:: DESCRIPTION OF THE TASK ::
Copy out all of the material below, line by line, without changing a word.

:: RECORDS PROVIDED ::

· · · · · · ·

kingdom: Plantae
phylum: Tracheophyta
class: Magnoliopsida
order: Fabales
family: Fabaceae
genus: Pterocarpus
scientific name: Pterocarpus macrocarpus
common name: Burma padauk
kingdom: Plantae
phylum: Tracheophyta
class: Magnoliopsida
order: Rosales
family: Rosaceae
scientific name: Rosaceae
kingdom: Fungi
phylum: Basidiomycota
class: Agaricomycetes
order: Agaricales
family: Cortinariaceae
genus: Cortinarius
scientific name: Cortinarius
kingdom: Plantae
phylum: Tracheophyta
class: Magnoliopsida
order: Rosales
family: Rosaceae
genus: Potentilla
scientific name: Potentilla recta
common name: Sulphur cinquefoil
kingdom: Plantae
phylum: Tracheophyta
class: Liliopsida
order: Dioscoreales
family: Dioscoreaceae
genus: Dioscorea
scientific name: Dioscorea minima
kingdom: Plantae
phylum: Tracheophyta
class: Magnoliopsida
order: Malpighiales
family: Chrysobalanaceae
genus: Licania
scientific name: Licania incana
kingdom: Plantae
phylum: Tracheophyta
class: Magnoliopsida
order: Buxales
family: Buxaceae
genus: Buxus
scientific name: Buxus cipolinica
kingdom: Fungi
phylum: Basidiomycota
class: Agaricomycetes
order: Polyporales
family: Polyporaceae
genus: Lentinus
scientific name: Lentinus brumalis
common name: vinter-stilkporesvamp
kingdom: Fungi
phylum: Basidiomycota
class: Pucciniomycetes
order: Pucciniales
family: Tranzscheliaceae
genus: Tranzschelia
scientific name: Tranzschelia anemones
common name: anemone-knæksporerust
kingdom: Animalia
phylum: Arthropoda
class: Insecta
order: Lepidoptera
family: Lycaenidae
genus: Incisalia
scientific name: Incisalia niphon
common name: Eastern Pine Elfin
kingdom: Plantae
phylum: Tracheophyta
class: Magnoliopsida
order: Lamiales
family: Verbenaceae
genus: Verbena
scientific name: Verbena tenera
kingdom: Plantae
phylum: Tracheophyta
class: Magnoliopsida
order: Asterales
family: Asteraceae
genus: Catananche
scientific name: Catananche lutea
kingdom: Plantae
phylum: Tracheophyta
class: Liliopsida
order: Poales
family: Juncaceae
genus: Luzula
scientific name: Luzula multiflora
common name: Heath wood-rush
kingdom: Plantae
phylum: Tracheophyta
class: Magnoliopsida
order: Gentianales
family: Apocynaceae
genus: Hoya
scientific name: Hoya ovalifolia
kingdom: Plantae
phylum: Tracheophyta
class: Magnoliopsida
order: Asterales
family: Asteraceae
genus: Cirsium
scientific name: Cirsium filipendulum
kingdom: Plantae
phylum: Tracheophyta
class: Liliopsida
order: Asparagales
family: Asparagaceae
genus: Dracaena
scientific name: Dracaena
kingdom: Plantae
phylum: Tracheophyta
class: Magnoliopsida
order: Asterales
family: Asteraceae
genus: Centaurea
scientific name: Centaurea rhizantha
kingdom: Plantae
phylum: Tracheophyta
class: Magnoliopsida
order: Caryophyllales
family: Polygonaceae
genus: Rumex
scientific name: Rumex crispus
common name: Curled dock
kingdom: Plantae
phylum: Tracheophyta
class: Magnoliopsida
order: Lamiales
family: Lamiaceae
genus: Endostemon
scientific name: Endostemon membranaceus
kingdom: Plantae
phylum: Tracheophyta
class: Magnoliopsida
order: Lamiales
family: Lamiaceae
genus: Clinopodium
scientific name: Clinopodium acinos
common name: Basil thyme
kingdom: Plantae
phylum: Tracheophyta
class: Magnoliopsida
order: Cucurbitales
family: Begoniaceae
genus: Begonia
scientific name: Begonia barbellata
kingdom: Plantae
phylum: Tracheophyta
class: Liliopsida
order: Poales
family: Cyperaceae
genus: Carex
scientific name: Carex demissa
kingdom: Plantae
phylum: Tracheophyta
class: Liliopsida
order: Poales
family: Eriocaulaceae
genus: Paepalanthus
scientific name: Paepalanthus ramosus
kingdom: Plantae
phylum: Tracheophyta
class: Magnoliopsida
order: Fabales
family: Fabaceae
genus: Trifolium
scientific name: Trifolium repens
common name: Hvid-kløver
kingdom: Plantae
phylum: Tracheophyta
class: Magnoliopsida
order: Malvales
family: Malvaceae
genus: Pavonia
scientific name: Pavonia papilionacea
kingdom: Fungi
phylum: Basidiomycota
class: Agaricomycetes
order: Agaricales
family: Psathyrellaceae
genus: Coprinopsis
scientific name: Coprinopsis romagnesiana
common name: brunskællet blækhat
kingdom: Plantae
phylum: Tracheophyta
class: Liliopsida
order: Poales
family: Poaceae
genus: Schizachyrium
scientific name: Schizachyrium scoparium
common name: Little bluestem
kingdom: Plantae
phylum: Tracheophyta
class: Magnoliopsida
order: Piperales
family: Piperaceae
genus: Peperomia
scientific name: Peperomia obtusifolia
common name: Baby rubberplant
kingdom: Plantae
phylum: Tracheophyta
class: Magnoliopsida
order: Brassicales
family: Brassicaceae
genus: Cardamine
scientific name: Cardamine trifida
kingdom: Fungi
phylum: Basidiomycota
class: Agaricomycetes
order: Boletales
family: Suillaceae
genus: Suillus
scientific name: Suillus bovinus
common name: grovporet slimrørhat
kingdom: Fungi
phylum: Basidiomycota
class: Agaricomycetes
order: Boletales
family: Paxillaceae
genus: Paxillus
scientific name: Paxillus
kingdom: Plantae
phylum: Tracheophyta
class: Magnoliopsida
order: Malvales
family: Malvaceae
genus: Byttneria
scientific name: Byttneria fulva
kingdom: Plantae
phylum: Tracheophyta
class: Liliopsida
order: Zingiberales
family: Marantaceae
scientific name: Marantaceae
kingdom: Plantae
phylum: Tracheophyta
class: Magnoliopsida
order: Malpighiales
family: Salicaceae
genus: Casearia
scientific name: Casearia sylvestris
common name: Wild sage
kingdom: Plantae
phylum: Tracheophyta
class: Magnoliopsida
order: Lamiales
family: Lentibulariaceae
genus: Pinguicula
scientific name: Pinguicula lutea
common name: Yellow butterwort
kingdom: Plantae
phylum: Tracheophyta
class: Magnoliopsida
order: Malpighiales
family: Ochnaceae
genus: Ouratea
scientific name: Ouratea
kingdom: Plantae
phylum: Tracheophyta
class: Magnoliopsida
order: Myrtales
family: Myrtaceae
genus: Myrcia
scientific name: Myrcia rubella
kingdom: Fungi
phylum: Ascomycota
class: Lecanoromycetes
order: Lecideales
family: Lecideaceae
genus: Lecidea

· · · · · · ·

:: THE REPLY ::
kingdom: Plantae
phylum: Tracheophyta
class: Magnoliopsida
order: Fabales
family: Fabaceae
genus: Pterocarpus
scientific name: Pterocarpus macrocarpus
common name: Burma padauk
kingdom: Plantae
phylum: Tracheophyta
class: Magnoliopsida
order: Rosales
family: Rosaceae
scientific name: Rosaceae
kingdom: Fungi
phylum: Basidiomycota
class: Agaricomycetes
order: Agaricales
family: Cortinariaceae
genus: Cortinarius
scientific name: Cortinarius
kingdom: Plantae
phylum: Tracheophyta
class: Magnoliopsida
order: Rosales
family: Rosaceae
genus: Potentilla
scientific name: Potentilla recta
common name: Sulphur cinquefoil
kingdom: Plantae
phylum: Tracheophyta
class: Liliopsida
order: Dioscoreales
family: Dioscoreaceae
genus: Dioscorea
scientific name: Dioscorea minima
kingdom: Plantae
phylum: Tracheophyta
class: Magnoliopsida
order: Malpighiales
family: Chrysobalanaceae
genus: Licania
scientific name: Licania incana
kingdom: Plantae
phylum: Tracheophyta
class: Magnoliopsida
order: Buxales
family: Buxaceae
genus: Buxus
scientific name: Buxus cipolinica
kingdom: Fungi
phylum: Basidiomycota
class: Agaricomycetes
order: Polyporales
family: Polyporaceae
genus: Lentinus
scientific name: Lentinus brumalis
common name: vinter-stilkporesvamp
kingdom: Fungi
phylum: Basidiomycota
class: Pucciniomycetes
order: Pucciniales
family: Tranzscheliaceae
genus: Tranzschelia
scientific name: Tranzschelia anemones
common name: anemone-knæksporerust
kingdom: Animalia
phylum: Arthropoda
class: Insecta
order: Lepidoptera
family: Lycaenidae
genus: Incisalia
scientific name: Incisalia niphon
common name: Eastern Pine Elfin
kingdom: Plantae
phylum: Tracheophyta
class: Magnoliopsida
order: Lamiales
family: Verbenaceae
genus: Verbena
scientific name: Verbena tenera
kingdom: Plantae
phylum: Tracheophyta
class: Magnoliopsida
order: Asterales
family: Asteraceae
genus: Catananche
scientific name: Catananche lutea
kingdom: Plantae
phylum: Tracheophyta
class: Liliopsida
order: Poales
family: Juncaceae
genus: Luzula
scientific name: Luzula multiflora
common name: Heath wood-rush
kingdom: Plantae
phylum: Tracheophyta
class: Magnoliopsida
order: Gentianales
family: Apocynaceae
genus: Hoya
scientific name: Hoya ovalifolia
kingdom: Plantae
phylum: Tracheophyta
class: Magnoliopsida
order: Asterales
family: Asteraceae
genus: Cirsium
scientific name: Cirsium filipendulum
kingdom: Plantae
phylum: Tracheophyta
class: Liliopsida
order: Asparagales
family: Asparagaceae
genus: Dracaena
scientific name: Dracaena
kingdom: Plantae
phylum: Tracheophyta
class: Magnoliopsida
order: Asterales
family: Asteraceae
genus: Centaurea
scientific name: Centaurea rhizantha
kingdom: Plantae
phylum: Tracheophyta
class: Magnoliopsida
order: Caryophyllales
family: Polygonaceae
genus: Rumex
scientific name: Rumex crispus
common name: Curled dock
kingdom: Plantae
phylum: Tracheophyta
class: Magnoliopsida
order: Lamiales
family: Lamiaceae
genus: Endostemon
scientific name: Endostemon membranaceus
kingdom: Plantae
phylum: Tracheophyta
class: Magnoliopsida
order: Lamiales
family: Lamiaceae
genus: Clinopodium
scientific name: Clinopodium acinos
common name: Basil thyme
kingdom: Plantae
phylum: Tracheophyta
class: Magnoliopsida
order: Cucurbitales
family: Begoniaceae
genus: Begonia
scientific name: Begonia barbellata
kingdom: Plantae
phylum: Tracheophyta
class: Liliopsida
order: Poales
family: Cyperaceae
genus: Carex
scientific name: Carex demissa
kingdom: Plantae
phylum: Tracheophyta
class: Liliopsida
order: Poales
family: Eriocaulaceae
genus: Paepalanthus
scientific name: Paepalanthus ramosus
kingdom: Plantae
phylum: Tracheophyta
class: Magnoliopsida
order: Fabales
family: Fabaceae
genus: Trifolium
scientific name: Trifolium repens
common name: Hvid-kløver
kingdom: Plantae
phylum: Tracheophyta
class: Magnoliopsida
order: Malvales
family: Malvaceae
genus: Pavonia
scientific name: Pavonia papilionacea
kingdom: Fungi
phylum: Basidiomycota
class: Agaricomycetes
order: Agaricales
family: Psathyrellaceae
genus: Coprinopsis
scientific name: Coprinopsis romagnesiana
common name: brunskællet blækhat
kingdom: Plantae
phylum: Tracheophyta
class: Liliopsida
order: Poales
family: Poaceae
genus: Schizachyrium
scientific name: Schizachyrium scoparium
common name: Little bluestem
kingdom: Plantae
phylum: Tracheophyta
class: Magnoliopsida
order: Piperales
family: Piperaceae
genus: Peperomia
scientific name: Peperomia obtusifolia
common name: Baby rubberplant
kingdom: Plantae
phylum: Tracheophyta
class: Magnoliopsida
order: Brassicales
family: Brassicaceae
genus: Cardamine
scientific name: Cardamine trifida
kingdom: Fungi
phylum: Basidiomycota
class: Agaricomycetes
order: Boletales
family: Suillaceae
genus: Suillus
scientific name: Suillus bovinus
common name: grovporet slimrørhat
kingdom: Fungi
phylum: Basidiomycota
class: Agaricomycetes
order: Boletales
family: Paxillaceae
genus: Paxillus
scientific name: Paxillus
kingdom: Plantae
phylum: Tracheophyta
class: Magnoliopsida
order: Malvales
family: Malvaceae
genus: Byttneria
scientific name: Byttneria fulva
kingdom: Plantae
phylum: Tracheophyta
class: Liliopsida
order: Zingiberales
family: Marantaceae
scientific name: Marantaceae
kingdom: Plantae
phylum: Tracheophyta
class: Magnoliopsida
order: Malpighiales
family: Salicaceae
genus: Casearia
scientific name: Casearia sylvestris
common name: Wild sage
kingdom: Plantae
phylum: Tracheophyta
class: Magnoliopsida
order: Lamiales
family: Lentibulariaceae
genus: Pinguicula
scientific name: Pinguicula lutea
common name: Yellow butterwort
kingdom: Plantae
phylum: Tracheophyta
class: Magnoliopsida
order: Malpighiales
family: Ochnaceae
genus: Ouratea
scientific name: Ouratea
kingdom: Plantae
phylum: Tracheophyta
class: Magnoliopsida
order: Myrtales
family: Myrtaceae
genus: Myrcia
scientific name: Myrcia rubella
kingdom: Fungi
phylum: Ascomycota
class: Lecanoromycetes
order: Lecideales
family: Lecideaceae
genus: Lecidea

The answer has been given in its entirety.